▶ [DATASET ROWS]
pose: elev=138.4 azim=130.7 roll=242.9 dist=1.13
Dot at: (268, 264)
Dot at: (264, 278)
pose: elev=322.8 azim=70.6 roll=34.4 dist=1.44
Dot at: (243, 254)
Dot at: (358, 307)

...

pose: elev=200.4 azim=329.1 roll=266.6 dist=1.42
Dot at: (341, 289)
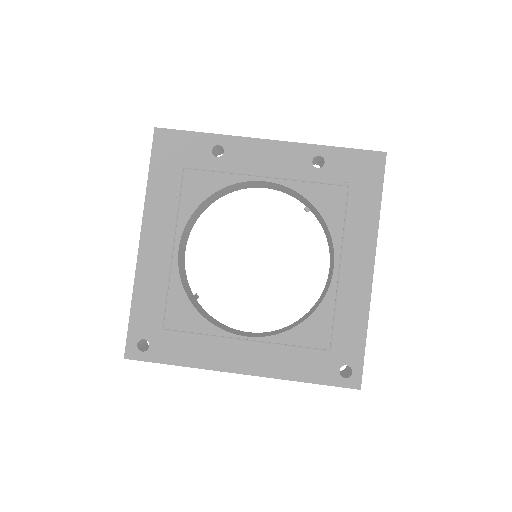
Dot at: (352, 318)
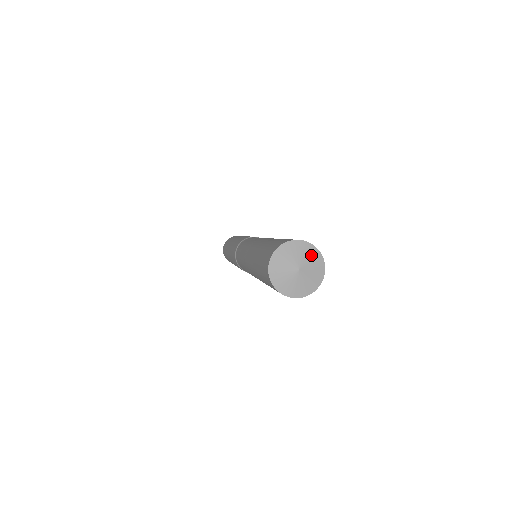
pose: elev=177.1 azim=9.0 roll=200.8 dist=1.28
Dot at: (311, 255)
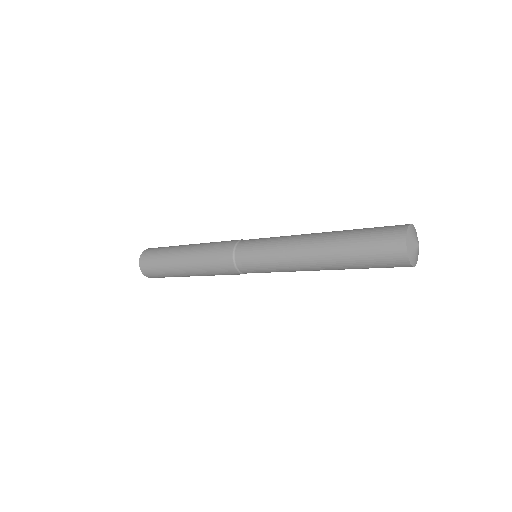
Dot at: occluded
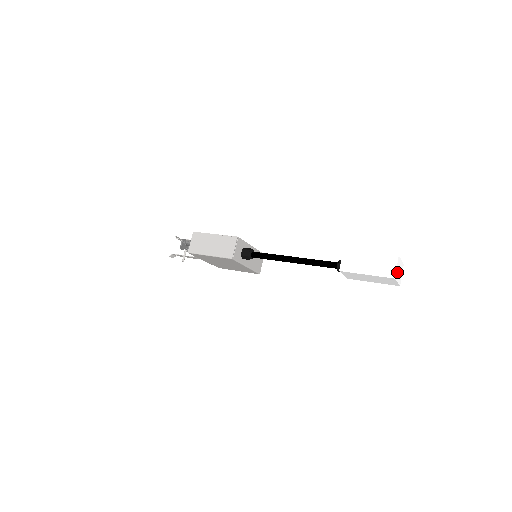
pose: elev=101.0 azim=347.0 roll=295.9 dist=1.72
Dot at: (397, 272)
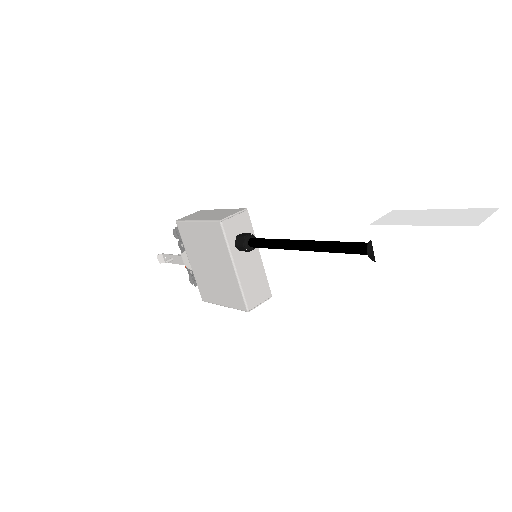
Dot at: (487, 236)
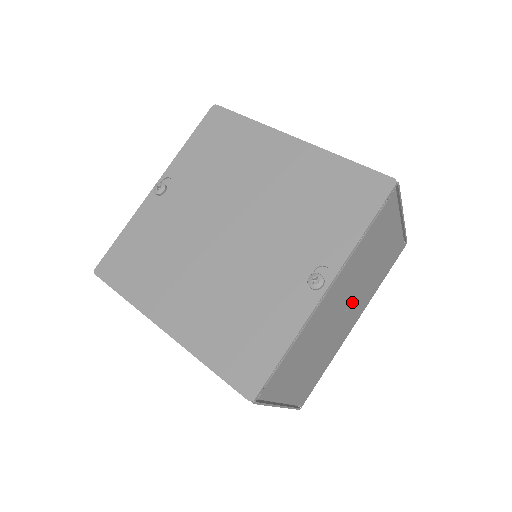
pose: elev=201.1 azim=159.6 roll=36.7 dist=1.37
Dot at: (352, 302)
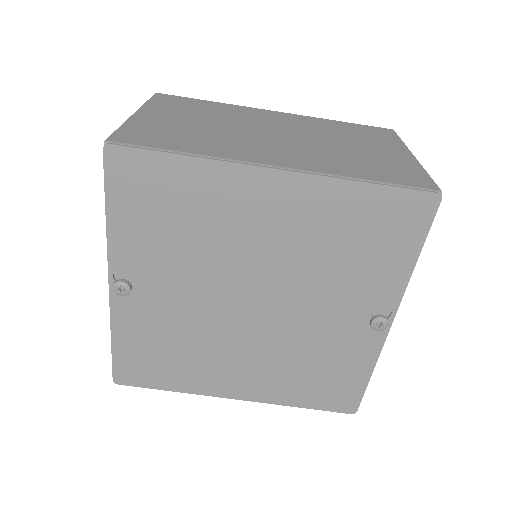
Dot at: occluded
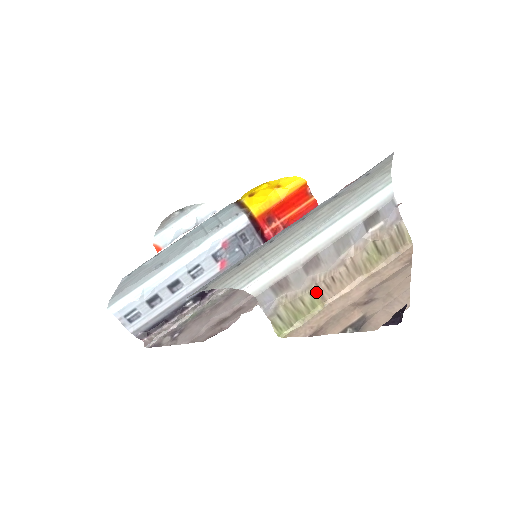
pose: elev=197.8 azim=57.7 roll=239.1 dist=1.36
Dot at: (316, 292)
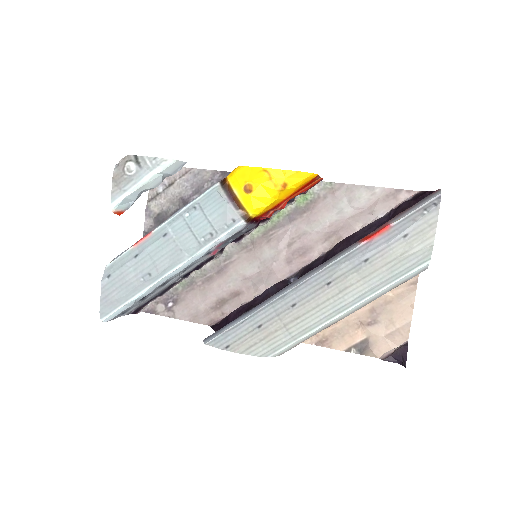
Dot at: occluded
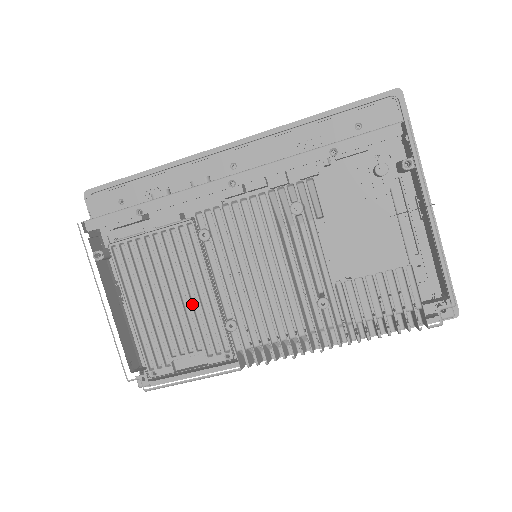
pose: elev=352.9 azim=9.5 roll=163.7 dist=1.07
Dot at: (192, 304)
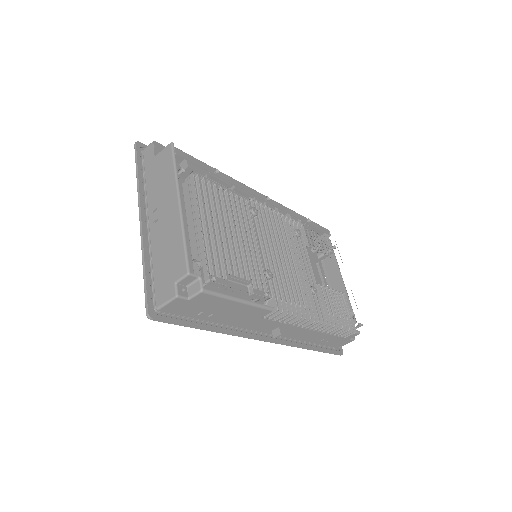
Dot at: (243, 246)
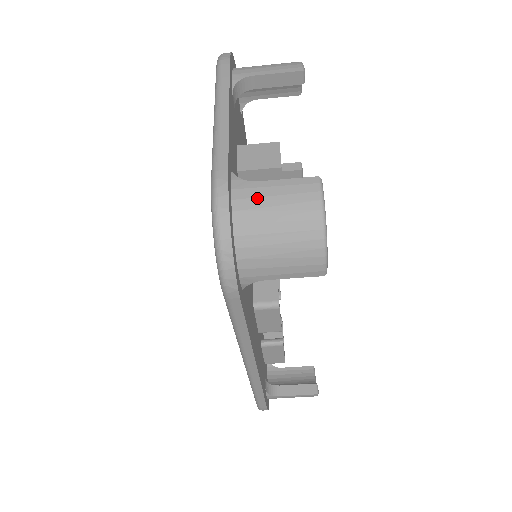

--

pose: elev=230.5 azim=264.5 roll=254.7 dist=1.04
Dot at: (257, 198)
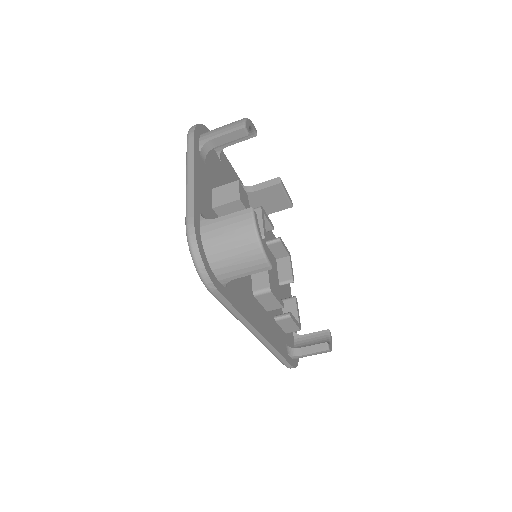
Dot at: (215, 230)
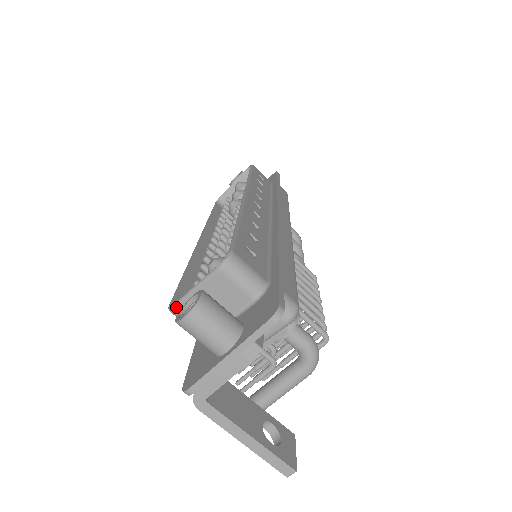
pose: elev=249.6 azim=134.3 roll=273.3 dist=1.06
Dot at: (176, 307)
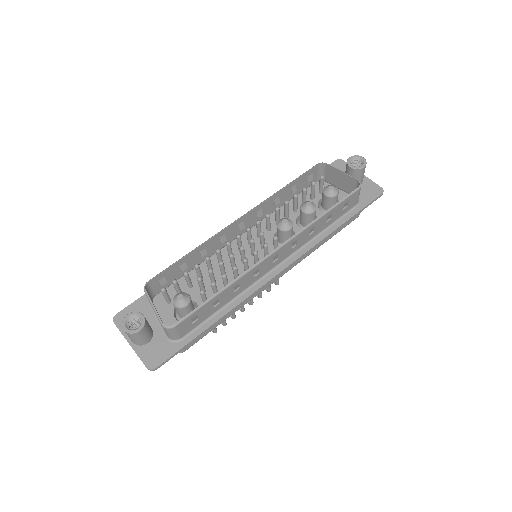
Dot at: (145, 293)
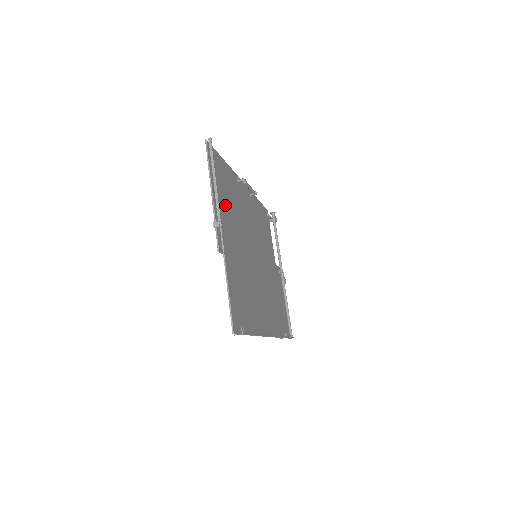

▶ [TASK OBJECTIVE]
Please gather every line in the items above that contains the word "pose" and list those lines.

▶ [ANSWER TO THIS PROBLEM]
pose: elev=138.4 azim=130.7 roll=242.9 dist=1.13
pose: elev=322.8 azim=70.6 roll=34.4 dist=1.44
pose: elev=200.4 azim=329.1 roll=266.6 dist=1.42
pose: elev=177.1 azim=9.0 roll=200.8 dist=1.28
pose: elev=101.0 azim=347.0 roll=295.9 dist=1.72
pose: elev=201.1 azim=159.6 roll=36.7 dist=1.37
pose: elev=197.8 azim=57.7 roll=239.1 dist=1.36
pose: elev=352.9 azim=9.5 roll=163.7 dist=1.07
pose: elev=230.5 azim=264.5 roll=254.7 dist=1.04
pose: elev=249.6 azim=134.3 roll=273.3 dist=1.06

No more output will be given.